What is your opinion on spam email?



Spam is a problem, but a very different one. Spam is often malicious/harmful. Accessing a publicly accessible website is usually benign even if the content being accessed gets saved to disk.

Some people don't publicly publish their email address, they instead selectively give it out only to those they want to get email from, but their address gets leaked/sold and abused. Ultimately people who do publicly publish a contact address (email or even a physical mailing address) are basically on the hook for deciding what to do with whatever people send them.

The spam situation got out of hand pretty fast though. The only thing that kept email spam from reaching the level of a DoS attack were blacklists and server-side filtering, and even with those things (plus client-side filters) spam is still a huge problem today. Spam is just a much bigger problem than web scraping. Even the junkmail the mailman delivers to my door has an environmental cost that's much worse than the "harm" of a web scraper's http GET requests.

We have many alternative ways to contact each other online that aren't as vulnerable to spam, but for all of its shortcomings email continues to be widely used because at the end of the day people think giving strangers the ability to reach out to them uninvited is valuable.

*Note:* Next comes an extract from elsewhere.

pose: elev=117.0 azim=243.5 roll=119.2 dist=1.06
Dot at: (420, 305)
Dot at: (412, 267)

Anyone can set up a whitelist and trash everything that comes into their mailbox unless it's from an approved sender, but almost nobody does because they want to be more reachable than that.


That's like comparing web scraping with DDoS


There are some factors that might lead to this lone of though.

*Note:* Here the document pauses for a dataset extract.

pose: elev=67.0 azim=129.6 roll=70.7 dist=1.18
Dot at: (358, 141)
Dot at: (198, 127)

- it seem a lot of web developer / product manager either do not know or do not care about robots.txt

- some web application are so badly optimized, that some of them are not able to handle more than 1 hit per second at a sustained rate, which admittedly have worked fine so far. But crawlers are persistent, causing the normal crawling activity to cause denial of service for normal users.


I hold the same view as the parent poster on public data online and my opinion on spam e-mail is that it's a consequence of naivete bordering on faulty design. It should have been set up with strong authentication (proof that this e-mail is from whom it says it is) and explicit consent (you can only message me if I allow you to message me). The latter could be as simple as rate-limiting e-mail from addresses which you have not explicitly allowed, or to which you have not previously sent letters, to one per week or so, with all such e-mails automatically going to the spam folder to be purged in a month.